About this exercise:
Find and copy every line in the records that includes the string "baseFrequency".
-- Supplied entries follows --
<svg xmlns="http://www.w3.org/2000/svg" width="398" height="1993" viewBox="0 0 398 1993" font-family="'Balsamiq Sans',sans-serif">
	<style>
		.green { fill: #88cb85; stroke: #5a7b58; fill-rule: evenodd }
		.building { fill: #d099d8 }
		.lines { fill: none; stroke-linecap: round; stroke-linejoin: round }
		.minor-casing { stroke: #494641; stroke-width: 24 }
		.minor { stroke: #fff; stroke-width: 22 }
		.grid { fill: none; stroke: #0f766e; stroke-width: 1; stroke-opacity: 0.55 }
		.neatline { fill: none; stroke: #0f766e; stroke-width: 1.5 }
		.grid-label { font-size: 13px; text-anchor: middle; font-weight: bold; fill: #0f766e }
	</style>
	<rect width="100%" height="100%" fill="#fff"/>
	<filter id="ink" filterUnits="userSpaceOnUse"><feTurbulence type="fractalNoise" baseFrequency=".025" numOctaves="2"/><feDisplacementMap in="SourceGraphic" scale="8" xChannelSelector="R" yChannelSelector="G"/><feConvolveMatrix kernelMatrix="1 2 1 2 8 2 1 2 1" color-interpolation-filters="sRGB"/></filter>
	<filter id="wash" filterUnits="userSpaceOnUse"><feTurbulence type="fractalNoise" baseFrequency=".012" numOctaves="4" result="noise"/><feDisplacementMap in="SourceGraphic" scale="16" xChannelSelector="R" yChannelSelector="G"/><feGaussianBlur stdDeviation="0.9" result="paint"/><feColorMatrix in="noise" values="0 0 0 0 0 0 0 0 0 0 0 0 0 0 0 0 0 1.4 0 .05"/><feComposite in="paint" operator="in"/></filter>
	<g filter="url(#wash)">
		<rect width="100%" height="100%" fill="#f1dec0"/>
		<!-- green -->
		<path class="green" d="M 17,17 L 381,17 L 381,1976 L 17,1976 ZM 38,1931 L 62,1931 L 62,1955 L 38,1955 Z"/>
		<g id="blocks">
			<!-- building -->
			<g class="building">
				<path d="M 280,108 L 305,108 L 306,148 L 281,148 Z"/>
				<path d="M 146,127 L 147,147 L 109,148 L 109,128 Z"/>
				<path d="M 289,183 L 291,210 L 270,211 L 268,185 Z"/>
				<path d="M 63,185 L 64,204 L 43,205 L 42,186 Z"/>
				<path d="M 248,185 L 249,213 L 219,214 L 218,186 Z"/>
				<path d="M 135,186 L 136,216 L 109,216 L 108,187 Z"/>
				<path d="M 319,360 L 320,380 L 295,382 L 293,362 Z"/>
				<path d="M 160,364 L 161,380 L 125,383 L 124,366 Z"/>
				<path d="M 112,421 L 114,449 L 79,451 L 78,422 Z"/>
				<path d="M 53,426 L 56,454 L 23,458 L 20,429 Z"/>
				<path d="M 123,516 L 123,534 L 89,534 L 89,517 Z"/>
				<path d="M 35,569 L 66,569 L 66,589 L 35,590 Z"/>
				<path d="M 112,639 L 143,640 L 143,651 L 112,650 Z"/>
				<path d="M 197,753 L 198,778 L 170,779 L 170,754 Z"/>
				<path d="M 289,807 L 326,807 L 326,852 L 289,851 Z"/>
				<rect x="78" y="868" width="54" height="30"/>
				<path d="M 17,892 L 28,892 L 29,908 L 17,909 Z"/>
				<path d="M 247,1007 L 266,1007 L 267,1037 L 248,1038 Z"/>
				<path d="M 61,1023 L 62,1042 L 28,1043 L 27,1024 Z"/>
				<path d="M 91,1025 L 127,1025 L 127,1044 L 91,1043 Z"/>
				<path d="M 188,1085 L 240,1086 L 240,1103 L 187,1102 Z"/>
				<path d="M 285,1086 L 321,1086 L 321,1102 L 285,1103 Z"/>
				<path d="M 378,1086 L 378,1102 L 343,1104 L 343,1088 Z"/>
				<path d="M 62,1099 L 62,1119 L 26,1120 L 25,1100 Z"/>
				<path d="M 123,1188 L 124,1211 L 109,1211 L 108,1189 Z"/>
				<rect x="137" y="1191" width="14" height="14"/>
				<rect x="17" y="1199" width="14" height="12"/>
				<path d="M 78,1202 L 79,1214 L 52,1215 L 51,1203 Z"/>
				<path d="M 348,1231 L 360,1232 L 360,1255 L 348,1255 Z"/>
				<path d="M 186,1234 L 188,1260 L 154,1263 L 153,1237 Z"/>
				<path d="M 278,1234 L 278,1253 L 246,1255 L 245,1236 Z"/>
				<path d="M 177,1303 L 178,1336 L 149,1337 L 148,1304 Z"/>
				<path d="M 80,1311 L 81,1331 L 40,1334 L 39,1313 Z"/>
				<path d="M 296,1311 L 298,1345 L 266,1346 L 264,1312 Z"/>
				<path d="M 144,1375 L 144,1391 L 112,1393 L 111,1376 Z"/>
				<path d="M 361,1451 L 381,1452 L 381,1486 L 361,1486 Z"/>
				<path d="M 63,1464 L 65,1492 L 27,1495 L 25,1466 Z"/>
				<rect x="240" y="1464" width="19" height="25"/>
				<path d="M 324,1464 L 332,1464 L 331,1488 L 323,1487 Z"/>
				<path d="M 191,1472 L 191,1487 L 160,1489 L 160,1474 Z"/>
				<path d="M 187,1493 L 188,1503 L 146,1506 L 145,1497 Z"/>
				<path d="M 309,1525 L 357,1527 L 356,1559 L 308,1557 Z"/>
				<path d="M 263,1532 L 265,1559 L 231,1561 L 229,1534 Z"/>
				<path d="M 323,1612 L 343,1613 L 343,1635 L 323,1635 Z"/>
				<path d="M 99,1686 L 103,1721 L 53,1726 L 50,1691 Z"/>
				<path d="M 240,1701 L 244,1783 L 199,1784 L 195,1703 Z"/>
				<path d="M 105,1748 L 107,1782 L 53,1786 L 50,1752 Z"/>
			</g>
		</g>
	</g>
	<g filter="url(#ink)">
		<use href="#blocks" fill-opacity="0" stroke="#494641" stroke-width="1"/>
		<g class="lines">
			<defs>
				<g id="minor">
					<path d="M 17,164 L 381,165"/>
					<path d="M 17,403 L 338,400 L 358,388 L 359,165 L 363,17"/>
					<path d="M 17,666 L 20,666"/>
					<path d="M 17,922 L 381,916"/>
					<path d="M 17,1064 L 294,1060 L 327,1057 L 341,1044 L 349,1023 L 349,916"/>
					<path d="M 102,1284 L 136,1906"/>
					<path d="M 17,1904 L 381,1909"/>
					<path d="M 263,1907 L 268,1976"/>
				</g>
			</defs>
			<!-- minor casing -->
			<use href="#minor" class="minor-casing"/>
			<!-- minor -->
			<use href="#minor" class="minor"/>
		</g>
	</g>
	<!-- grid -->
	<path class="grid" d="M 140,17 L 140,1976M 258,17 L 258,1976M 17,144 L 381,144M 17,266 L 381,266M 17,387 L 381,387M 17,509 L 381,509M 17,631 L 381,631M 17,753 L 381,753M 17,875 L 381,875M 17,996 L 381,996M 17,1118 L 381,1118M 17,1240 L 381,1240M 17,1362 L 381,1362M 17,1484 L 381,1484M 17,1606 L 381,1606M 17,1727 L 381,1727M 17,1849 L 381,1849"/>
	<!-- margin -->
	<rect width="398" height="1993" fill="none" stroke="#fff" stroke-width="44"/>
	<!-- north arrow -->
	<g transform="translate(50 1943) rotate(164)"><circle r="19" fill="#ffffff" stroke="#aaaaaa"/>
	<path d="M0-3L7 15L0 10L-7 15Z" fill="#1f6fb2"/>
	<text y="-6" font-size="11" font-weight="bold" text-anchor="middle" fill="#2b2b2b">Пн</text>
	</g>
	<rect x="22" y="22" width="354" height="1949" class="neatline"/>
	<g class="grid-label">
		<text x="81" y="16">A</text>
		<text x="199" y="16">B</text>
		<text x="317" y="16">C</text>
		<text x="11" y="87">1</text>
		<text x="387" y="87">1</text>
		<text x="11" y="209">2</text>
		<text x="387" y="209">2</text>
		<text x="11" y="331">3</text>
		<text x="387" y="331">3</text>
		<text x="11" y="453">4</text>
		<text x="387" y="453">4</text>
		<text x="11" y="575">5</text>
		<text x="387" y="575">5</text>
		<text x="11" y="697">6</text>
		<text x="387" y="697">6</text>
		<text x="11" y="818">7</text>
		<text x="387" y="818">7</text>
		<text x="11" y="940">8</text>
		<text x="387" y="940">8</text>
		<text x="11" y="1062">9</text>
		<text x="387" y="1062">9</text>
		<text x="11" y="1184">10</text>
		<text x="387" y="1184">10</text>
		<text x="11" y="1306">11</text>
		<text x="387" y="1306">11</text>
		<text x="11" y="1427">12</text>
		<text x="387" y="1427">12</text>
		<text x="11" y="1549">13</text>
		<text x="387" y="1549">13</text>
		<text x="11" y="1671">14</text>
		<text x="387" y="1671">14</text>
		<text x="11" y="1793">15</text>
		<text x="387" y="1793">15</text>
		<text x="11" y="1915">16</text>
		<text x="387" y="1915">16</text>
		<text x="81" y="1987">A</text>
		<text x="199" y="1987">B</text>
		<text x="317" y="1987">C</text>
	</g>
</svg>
-- Supplied entries concluded --
Written solution:
	<filter id="ink" filterUnits="userSpaceOnUse"><feTurbulence type="fractalNoise" baseFrequency=".025" numOctaves="2"/><feDisplacementMap in="SourceGraphic" scale="8" xChannelSelector="R" yChannelSelector="G"/><feConvolveMatrix kernelMatrix="1 2 1 2 8 2 1 2 1" color-interpolation-filters="sRGB"/></filter>
	<filter id="wash" filterUnits="userSpaceOnUse"><feTurbulence type="fractalNoise" baseFrequency=".012" numOctaves="4" result="noise"/><feDisplacementMap in="SourceGraphic" scale="16" xChannelSelector="R" yChannelSelector="G"/><feGaussianBlur stdDeviation="0.9" result="paint"/><feColorMatrix in="noise" values="0 0 0 0 0 0 0 0 0 0 0 0 0 0 0 0 0 1.4 0 .05"/><feComposite in="paint" operator="in"/></filter>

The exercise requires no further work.